The song evokes a feeling of inspiration and simultaneously a carefree spirit. The song’s switches vocals in the end and delivers a rap monologue to the listener — which is key to the execution of the song. It represents the forces that hold back the youth in the execution of their laxness and liberation.  We can tell this given throughout the song the vocalization by Monae is light and upbeat, The last few moments of the song are very solid and deep sounding with an air of strength in her voice.

Django Jane

This song speaks to the power and necessity that women are to society, in that without women we wouldn’t have many of the things that we do. Furthermore, the song states women are so integral to the functioning of humanity that they deserve equal treatment. It  inspires a feeling of strength, power, confidence, and control for women whether they be black, LGBTQ, or otherwise. This song particularly speaks to those of racial minority, most specifically black women. “ highly melanated” a line used in this piece reference this. In that Melanin is the component that gives brown people their pigmentation. “We gave you life, we gave you birth, we gave you God, we gave you Earth”, This line is executed well by Monae in that her pauses in between each statement adds to the intensity of the effect of each statement.

Stating that without women we wouldn’t have life, without women none of us would have been born, without women the spreading of the ideologies of Theology and philosophy would not have been successful, and without all these aforementioned things we wouldn’t have the world that we have today. “Let the Vagina Have a Monologue”Finally this line speaks to the platform that women want for other women, In that it takes women to tell their truth.

This album that has many more intense and inspiring tracks that represent what we as a culture need to be moving toward.
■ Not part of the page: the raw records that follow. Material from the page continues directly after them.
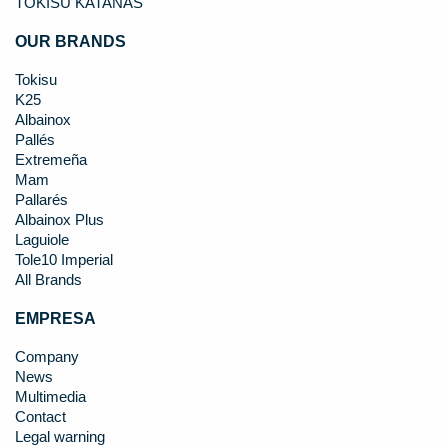
TOKISU KATANAS
OUR BRANDS
Tokisu
K25
Albainox
Pallés
Extremeña
Mam
Pallarés
Albainox Plus
Laguiole
Tole10 Imperial
All Brands
EMPRESA
Company
News
Multimedia
Contact
Legal warning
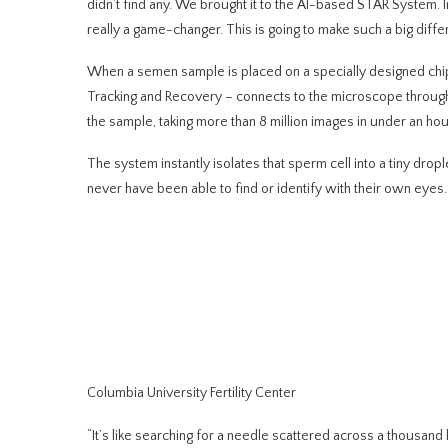
didn’t find any. We brought it to the AI-based STAR System. I
really a game-changer. This is going to make such a big diffe
When a semen sample is placed on a specially designed ch
Tracking and Recovery – connects to the microscope throu
the sample, taking more than 8 million images in under an hour
The system instantly isolates that sperm cell into a tiny drop
never have been able
to find or identify with their own eyes.
Columbia University Fertility Center
“It’s like searching for a needle scattered across a thousand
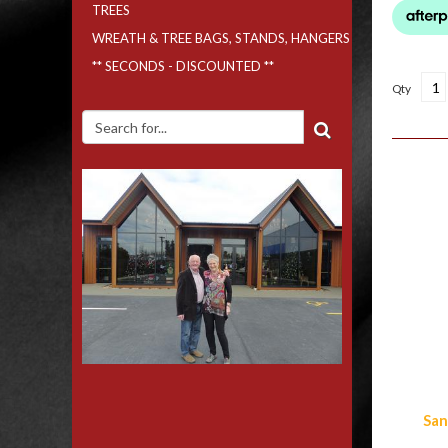
TREES
WREATH & TREE BAGS, STANDS, HANGERS
** SECONDS - DISCOUNTED **
Qty
Simi
San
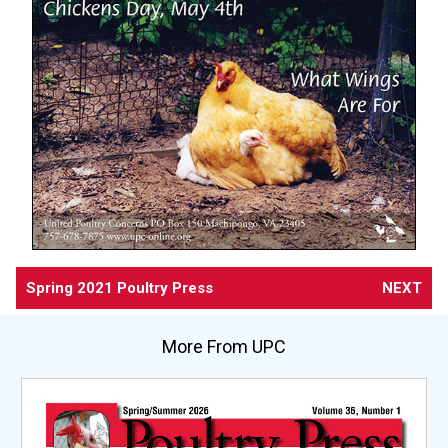
Spring 2021 Poultry Press
NEXT
More From UPC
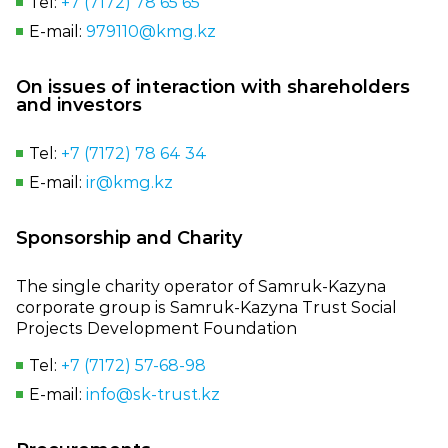
Tel:
+7 (7172) 78 65 65
E‑mail:
979110@kmg.kz
On issues of interaction with shareholders
and investors
Tel:
+7 (7172) 78 64 34
E‑mail:
ir@kmg.kz
Sponsorship and Charity
The single charity operator of Samruk‑Kazyna
corporate group is Samruk‑Kazyna Trust Social
Projects Development Foundation
Tel:
+7 (7172) 57‑68‑98
E‑mail:
info@sk‑trust.kz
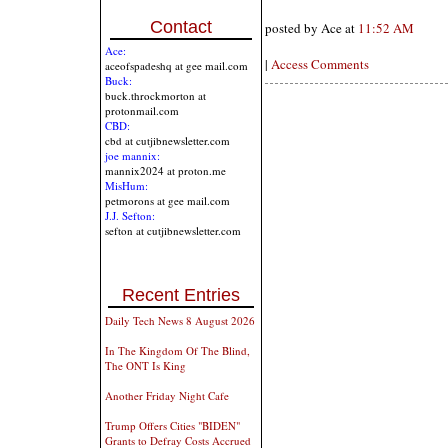
Contact
posted by Ace at
11:52 AM
Ace:
|
Access Comments
aceofspadeshq at gee mail.com
Buck:
buck.throckmorton at
protonmail.com
CBD:
cbd at cutjibnewsletter.com
joe mannix:
mannix2024 at proton.me
MisHum:
petmorons at gee mail.com
J.J. Sefton:
sefton at cutjibnewsletter.com
Recent Entries
Daily Tech News 8 August 2026
In The Kingdom Of The Blind,
The ONT Is King
Another Friday Night Cafe
Trump Offers Cities "BIDEN"
Grants to Defray Costs Accrued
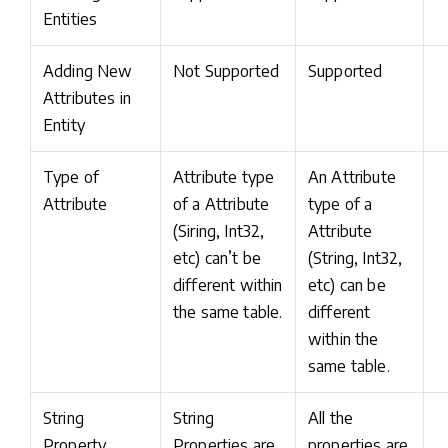
Entities
Adding New
Not Supported
Supported
Attributes in
Entity
Type of
Attribute type
An Attribute
Attribute
of a Attribute
type of a
(Siring, Int32,
Attribute
etc) can’t be
(String, Int32,
different within
etc) can be
the same table.
different
within the
same table.
String
String
All the
Property
Properties are
properties are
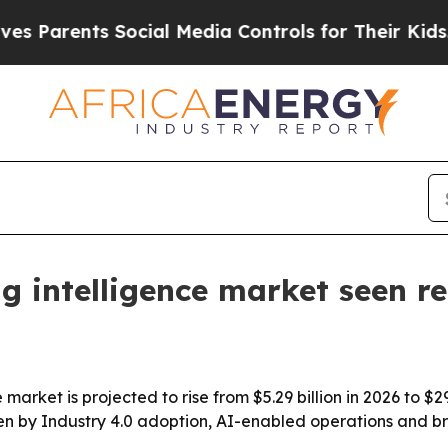
rents Social Media Controls for Their Kids. Shou
g intelligence market seen r
market is projected to rise from $5.29 billion in 2026 to $
en by Industry 4.0 adoption, AI-enabled operations and br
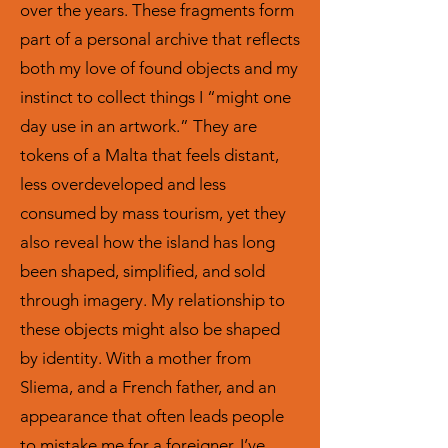
over the years. These fragments form
part of a personal archive that reflects
both my love of found objects and my
instinct to collect things I “might one
day use in an artwork.” They are
tokens of a Malta that feels distant,
less overdeveloped and less
consumed by mass tourism, yet they
also reveal how the island has long
been shaped, simplified, and sold
through imagery. My relationship to
these objects might also be shaped
by identity. With a mother from
Sliema, and a French father, and an
appearance that often leads people
to mistake me for a foreigner, I’ve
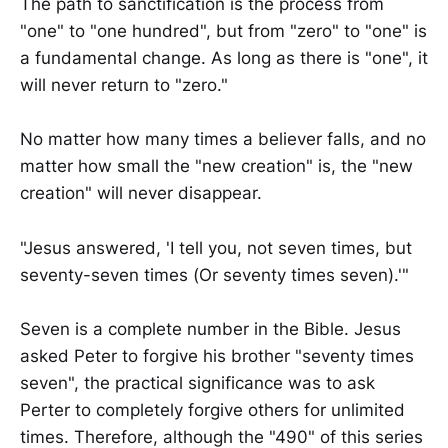
The path to sanctification is the process from
"one" to "one hundred", but from "zero" to "one" is
a fundamental change. As long as there is "one", it
will never return to "zero."
No matter how many times a believer falls, and no
matter how small the "new creation" is, the "new
creation" will never disappear.
"Jesus answered, 'I tell you, not seven times, but
seventy-seven times (Or seventy times seven).'"
Seven is a complete number in the Bible. Jesus
asked Peter to forgive his brother "seventy times
seven", the practical significance was to ask
Perter to completely forgive others for unlimited
times. Therefore, although the "490" of this series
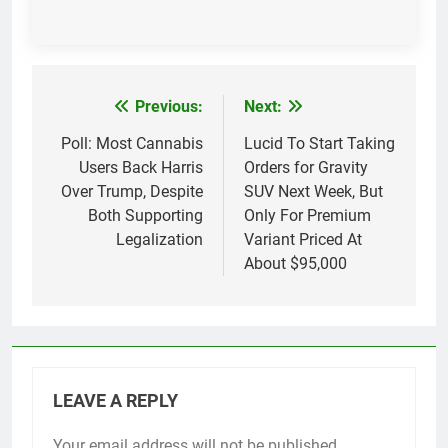
Previous:
Next:
Post
navigation
Poll: Most Cannabis
Lucid To Start Taking
Users Back Harris
Orders for Gravity
Over Trump, Despite
SUV Next Week, But
Both Supporting
Only For Premium
Legalization
Variant Priced At
About $95,000
LEAVE A REPLY
Your email address will not be published.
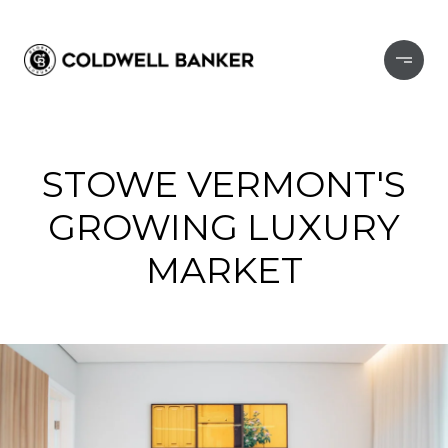
STOWE VERMONT'S
GROWING LUXURY
MARKET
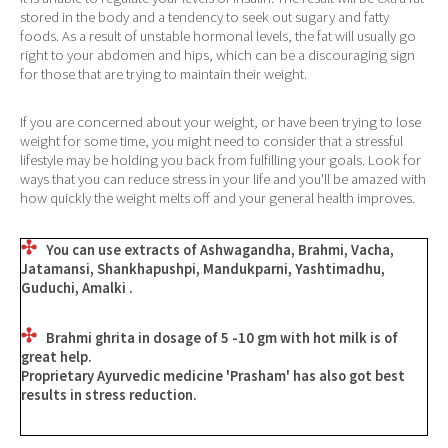
stored in the body and a tendency to seek out sugary and fatty
foods. As a result of unstable hormonal levels, the fat will usually go
right to your abdomen and hips, which can be a discouraging sign
for those that are trying to maintain their weight.
If you are concerned about your weight, or have been trying to lose
weight for some time, you might need to consider that a stressful
lifestyle may be holding you back from fulfilling your goals. Look for
ways that you can reduce stress in your life and you'll be amazed with
how quickly the weight melts off and your general health improves.
You can use extracts of Ashwagandha, Brahmi, Vacha,
Jatamansi, Shankhapushpi, Mandukparni, Yashtimadhu,
Guduchi, Amalki .
Brahmi ghrita in dosage of 5 -10 gm with hot milk is of
great help.
Proprietary Ayurvedic medicine
'Prasham'
has also got best
results in stress reduction.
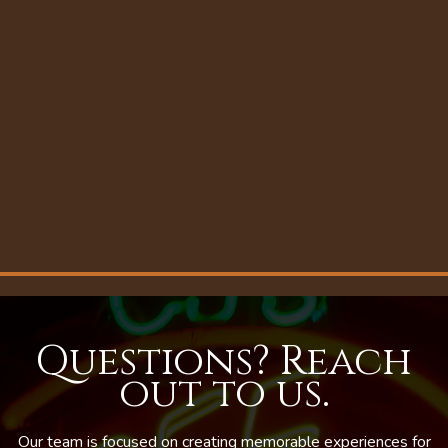
Questions? Reach
out to us.
Our team is focused on creating memorable experiences for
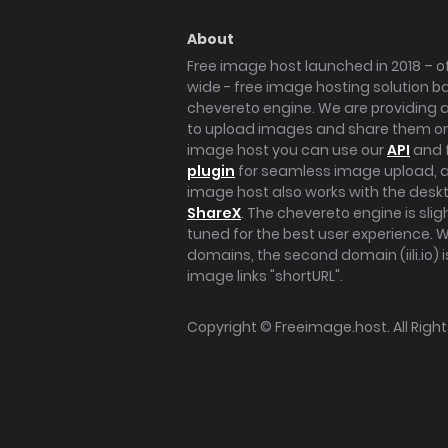
About
Free image host launched in 2018 – of
wide - free image hosting solution b
chevereto engine. We are providing a 
to upload images and share them onl
image host you can use our
API
and 
plugin
for seamless image upload, at
image host also works with the des
ShareX
. The chevereto engine is sli
tuned for the best user experience. 
domains, the second domain (iili.io) i
image links "shortURL".
Copyright ©
Freeimage.host
. All Rig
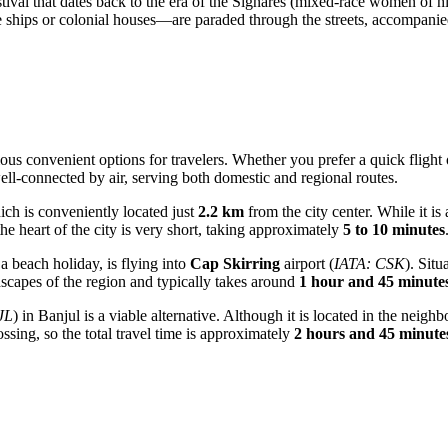
estival that dates back to the era of the Signares (mixed-race women of h
e ships or colonial houses—are paraded through the streets, accompanie
ous convenient options for travelers. Whether you prefer a quick flight 
well-connected by air, serving both domestic and regional routes.
ich is conveniently located just
2.2 km
from the city center. While it is 
 the heart of the city is very short, taking approximately
5 to 10 minutes
a beach holiday, is flying into
Cap Skirring
airport (
IATA: CSK
). Situ
dscapes of the region and typically takes around
1 hour and 45 minute
JL
) in Banjul is a viable alternative. Although it is located in the nei
ssing, so the total travel time is approximately
2 hours and 45 minute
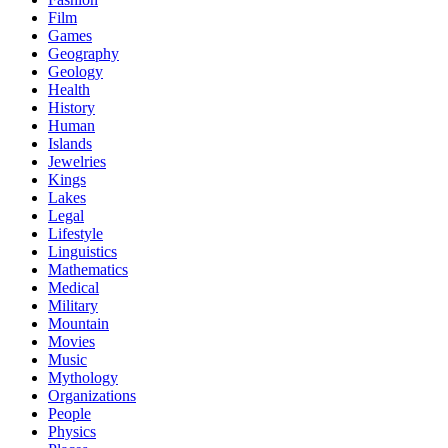
Film
Games
Geography
Geology
Health
History
Human
Islands
Jewelries
Kings
Lakes
Legal
Lifestyle
Linguistics
Mathematics
Medical
Military
Mountain
Movies
Music
Mythology
Organizations
People
Physics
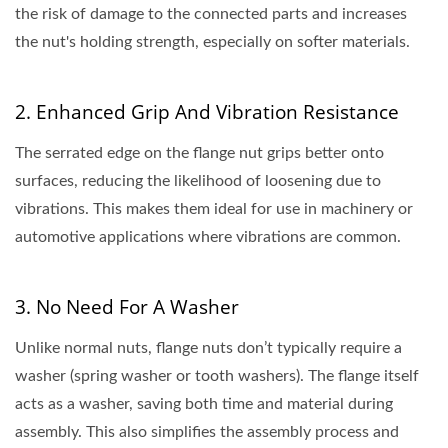
the risk of damage to the connected parts and increases
the nut's holding strength, especially on softer materials.
2. Enhanced Grip And Vibration Resistance
The serrated edge on the flange nut grips better onto
surfaces, reducing the likelihood of loosening due to
vibrations. This makes them ideal for use in machinery or
automotive applications where vibrations are common.
3. No Need For A Washer
Unlike normal nuts, flange nuts don’t typically require a
washer (spring washer or tooth washers). The flange itself
acts as a washer, saving both time and material during
assembly. This also simplifies the assembly process and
Sexual liberation,  the defeat of homophobia, gender and sex equality, transgender rights, women’s rights, the equal rights for every individual regardless of race, and in its simplest form the push to open to a more progressive and open mindset. Janelle Monae’s Dirty Computer is cutting edge and represents a new kind of young person – it’s weird, dirty, and freaky fun.

I give this album a 10 out of 10 for commentaries on social themes, it’s impressive vocalization by Janelle Monae, and it’s execution in the Americanization of multiple genres.